O tema central desta assembleia é a aprovação das Diretrizes Gerais da Ação Evangelizadora da Igreja no Brasil. Após um processo de atualização adiado para receber as contribuições do Sínodo sobre a Sinodalidade, o texto com os acréscimos e contribuições recebidos também das dioceses, pastorais e organismos chega ao conjunto do episcopado para ser votado e aprovado. As diretrizes formam o documento que direciona e orienta a missão da Igreja de evangelizar. Elas auxiliam as dioceses de todo o país na sua atuação pastoral a partir do discernimento da realidade e oferece propostas para iluminar a vida eclesial e a sociedade a partir dos valores do Evangelho.
Dom Leomar preside a comissão responsável por organizar este novo documento. "As diretrizes foram elaboradas durante quatro anos. Por isso, agora, na Assembleia de 2026, estamos indo para analisar e, se Deus quiser, aprovar as novas diretrizes que darão as linhas da evangelização da Igreja Católica no Brasil.
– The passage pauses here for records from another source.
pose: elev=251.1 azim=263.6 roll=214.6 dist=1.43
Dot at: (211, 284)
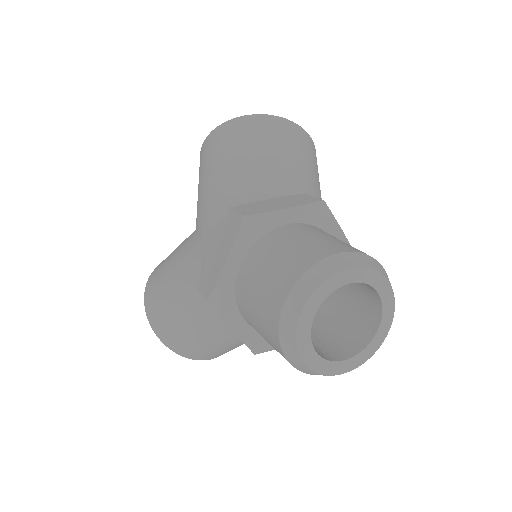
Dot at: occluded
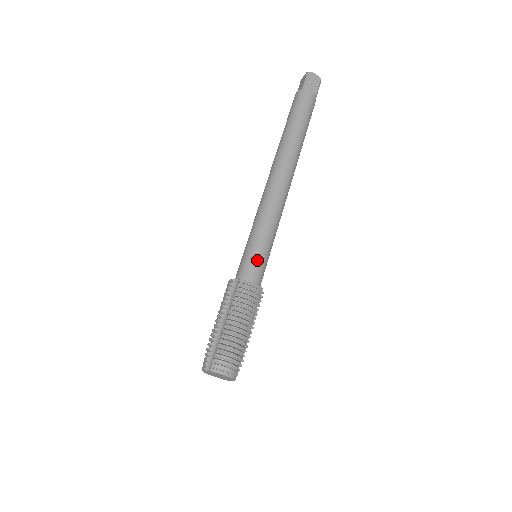
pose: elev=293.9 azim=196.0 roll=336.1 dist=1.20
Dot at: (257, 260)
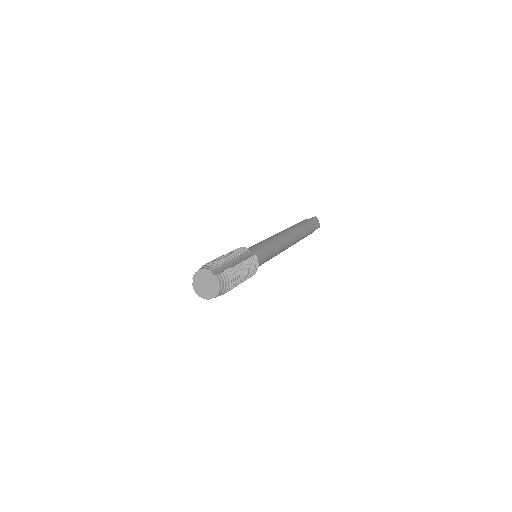
Dot at: occluded
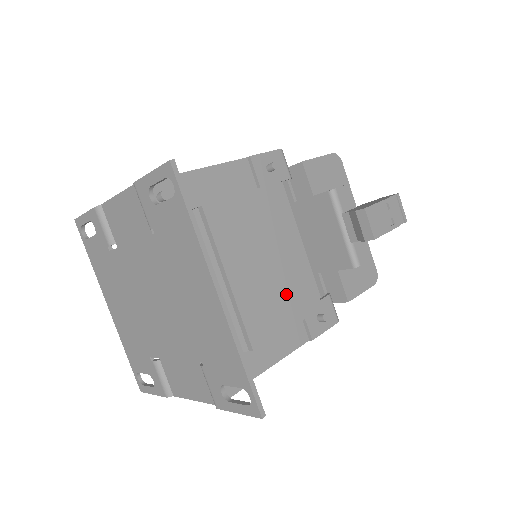
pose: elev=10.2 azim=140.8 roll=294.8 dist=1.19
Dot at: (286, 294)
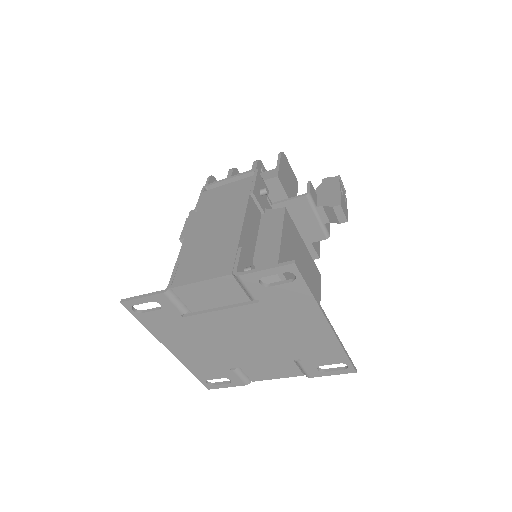
Dot at: (313, 284)
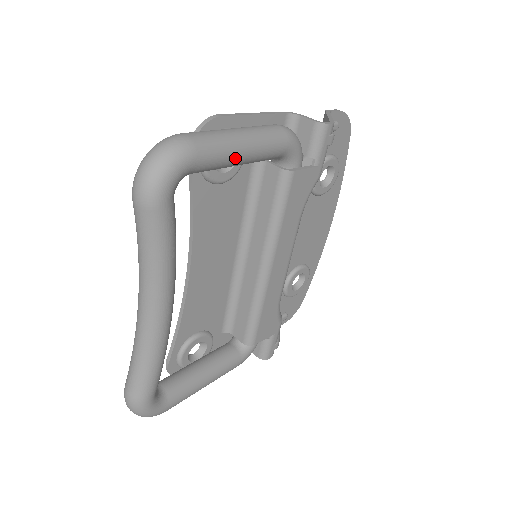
Os caminhos da missão são cinco: primeiro de tudo, uma fidelidade à Palavra de Deus através da Animação Bíblica da Pastoral; depois, a Iniciação à Vida Cristã para formar novos discípulos; Comunidade de comunidades está no centro, comunidades de discípulos missionários; um cuidado maior com a liturgia e com a piedade popular; e, naturalmente, um serviço pleno à vida para que, desde o nascer até o morrer, ser humano seja assistido pelos cristãos e, sobretudo, os mais pobres", explica.
Além do tema central, os bispos também vão tratar de três temas prioritários, 20 temas diversos, 4 mensagens e 10 comunicações. O encontro dos bispos também conta com um retiro espiritual, que acontece nos primeiros dias de assembleia.
Entre os temas prioritários está o relatório da Presidência da CNBB, e entre os temas diversos as análises de conjuntura social e eclesial; o processo de implantação do Sínodo sobre a Sinodalidade no Brasil; aprovações de textos litúrgicos; as Campanhas da CNBB; a Tutela de Menores e adultos vulneráveis; o Congresso Americano Missionário (CAM 7), marcado para 2029; o Bicentenário das Relações Diplomáticas entre o Brasil e a Santa Sé; a atualização do Documento “Evangelização da Juventude” (Doc. 85 CNBB); e o 19º Congresso Eucarístico Nacional, marcado para 2027.
Sobre a atualização do Documento 85, que trata da evangelização juvenil, o bispo auxiliar da Arquidiocese de Porto Alegre, dom Darley José Kummer, que integra a Comissão Episcopal para a Juventude da CNBB, salienta o processo de escuta para construir este material depois de 19 anos da aprovação da primeira versão. "É um processo que a gente tem vivido há mais de um ano. Estamos reformulando, reescrevendo, atualizando os dados que nos permitem também ajudar a evangelização da nossa juventude do Brasil, dos nossos regionais e dioceses. Então, é um processo que passou por muitas mãos, sob, é claro, a inspiração do Espírito Santo".
Dom Darley convida o povo de Deus à oração pelos bispos do Brasil. "Rezem bastante para que seja um momento muito promissor e esperançoso para a vida da nossa igreja e também para a juventude do nosso país, que tanto precisa de atenção e de esperançar também.